Copper stocks and ETFs jumped. Southern Copper, United States Copper Index Fund, and Ero Copper rose 9%; Global X Copper Miners ETF rose 8%; Freeport-McMoRan and iShares Copper and Metals Mining ETF rose 6%; BHP Billiton and Rio Tinto rose 4%.
They ignored warnings by some analysts that high prices would chill physical demand by industrial consumers and was not being supported by current supply/demand fundamentals.
Benchmark three-month copper on the London Metal Exchange jumped 9% to an all-time high of $14,268 a metric ton, paring gains to $14, 147 by 1315 GMT.
In LME official open-outcry trading, copper gained 6.6% to $13,950 a ton.
"Copper posted its biggest one-day gain in years... driven by intense speculative trading by bulls in China," Neil Welsh at Britannia Global Markets said in a note.

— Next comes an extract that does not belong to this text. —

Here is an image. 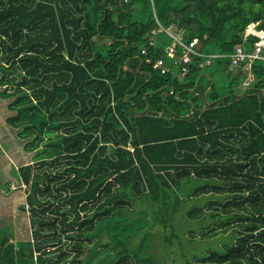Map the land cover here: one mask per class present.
<instances>
[{"label": "trees", "instance_id": "obj_1", "mask_svg": "<svg viewBox=\"0 0 264 264\" xmlns=\"http://www.w3.org/2000/svg\"><path fill=\"white\" fill-rule=\"evenodd\" d=\"M251 23L264 31V0H0L1 94L25 100L14 120L31 123L23 133L66 131L35 146L34 161L15 171L31 237L17 240L1 227L0 264H82L90 238L93 251L112 246L96 264H130L139 243L130 234L102 242L96 229L107 219L149 203L168 248V222L190 199L211 193L222 196L193 206L188 219L223 214L208 235L223 227L232 239L198 263L264 264V61L246 70L212 58L206 67L230 88L221 95L206 67L191 65L183 77L152 68L166 57L162 31L148 47L151 62L140 53L159 24L181 27L204 53L228 54L238 44L249 50L258 40L245 36ZM195 180L207 182L186 192Z\"/></svg>", "mask_w": 264, "mask_h": 264}, {"label": "rangeland", "instance_id": "obj_2", "mask_svg": "<svg viewBox=\"0 0 264 264\" xmlns=\"http://www.w3.org/2000/svg\"><path fill=\"white\" fill-rule=\"evenodd\" d=\"M255 24L248 25L245 32L247 33L249 27H253ZM166 37L163 32L158 34V38L167 40L168 37ZM210 73L213 75L218 93L227 94L230 88L226 77L220 73H214L212 67H206L205 74L209 75ZM2 91L3 87L0 86V228L11 229L13 237L17 240H28L31 237L28 213L21 210V206L25 202V186L16 179L15 171L20 165L31 164L34 161L35 146L42 148L49 139L62 135L66 131L63 127L56 130L46 127L39 133L38 129L30 127V132L23 133V129L31 123L23 121L24 117L19 116L17 120H14V117L17 116L18 111H25L23 110L25 100L14 103L17 95L12 90H7L9 95L3 96ZM197 93V97L202 98V93ZM29 95L33 97L32 92ZM26 112L28 111L26 110ZM56 115L61 117L59 113ZM49 122L51 121L48 119L47 123ZM50 169L53 170L51 167ZM206 182L207 180H195L189 185L186 192L189 193L195 187ZM221 196L211 193L199 198L193 197L186 202L182 206V210L168 222L173 229L170 231L173 234V241L168 248L161 246V227L153 222V209L149 203L136 207L132 205L122 213V216L116 214L113 218L107 219L102 232L100 227L96 231L100 235L99 237L105 234L102 238V242L105 243H109V236L112 239L115 236L125 239L127 235H132L134 243H139V251L136 255L137 259H131L130 264H199L198 258L210 251L222 252L227 245H230L231 230L226 232L223 227H218L216 229L219 232L218 235L210 237L207 230L223 222L226 218L225 215L222 214L218 220H213L205 215L201 220L191 221L188 219L187 212L193 206H206L210 200L219 201ZM171 199L174 200V198ZM137 203L140 202L137 201ZM206 211L207 208L204 207V212ZM124 227L128 230L125 231ZM94 240L95 238H90L85 241L81 257L82 264H96L112 251L111 244L108 245L107 250L104 249L101 253V250L93 251L91 244ZM143 256L146 260H140L144 258ZM115 258L116 253H113L112 256L110 255L109 261L111 262Z\"/></svg>", "mask_w": 264, "mask_h": 264}, {"label": "built area", "instance_id": "obj_3", "mask_svg": "<svg viewBox=\"0 0 264 264\" xmlns=\"http://www.w3.org/2000/svg\"><path fill=\"white\" fill-rule=\"evenodd\" d=\"M252 30L245 32L246 35H254L258 40L254 42L251 49H246L243 44H238L233 48V51L228 54H210L200 50V43L197 38H193L187 42L183 39V29L181 27L169 26L162 27L159 24L157 29L151 31L147 39V47L140 50L142 56L145 57V62H151L148 57V47H156L157 34L162 31L170 39L168 45L165 46L166 57H159L152 61V68L160 74L173 72L179 77H183L190 69V66L204 68L210 65L212 58L224 56L230 60L233 67L244 65L246 70L250 69L252 61L260 59L264 61V31L257 30L256 24L251 27ZM252 76L245 78L242 85L248 86Z\"/></svg>", "mask_w": 264, "mask_h": 264}, {"label": "crops", "instance_id": "obj_4", "mask_svg": "<svg viewBox=\"0 0 264 264\" xmlns=\"http://www.w3.org/2000/svg\"><path fill=\"white\" fill-rule=\"evenodd\" d=\"M248 75H249V74H248ZM248 75H247V76H248ZM247 76H246V77H247ZM205 80H206V76H203L202 81H205ZM244 80H245V79H244ZM242 83H243V82H242Z\"/></svg>", "mask_w": 264, "mask_h": 264}, {"label": "bare ground", "instance_id": "obj_5", "mask_svg": "<svg viewBox=\"0 0 264 264\" xmlns=\"http://www.w3.org/2000/svg\"><path fill=\"white\" fill-rule=\"evenodd\" d=\"M248 30H252V28L251 27H249V29Z\"/></svg>", "mask_w": 264, "mask_h": 264}, {"label": "water", "instance_id": "obj_6", "mask_svg": "<svg viewBox=\"0 0 264 264\" xmlns=\"http://www.w3.org/2000/svg\"><path fill=\"white\" fill-rule=\"evenodd\" d=\"M164 94H162V96H163Z\"/></svg>", "mask_w": 264, "mask_h": 264}]
</instances>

"Investors are piling into base metals on expectations for stronger U.S. growth and more global spending on data centres, robotics and power infrastructure."
Copper, used in power and construction, is a key metal needed for the energy transition, but global exchange-monitored inventories are at high levels, especially in the U.S.
The most-active copper contract on the Shanghai Futures Exchange closed daytime trading 6.7% higher at 109,110 yuan ($15,708.77) a ton, after setting a record of 110,970 yuan.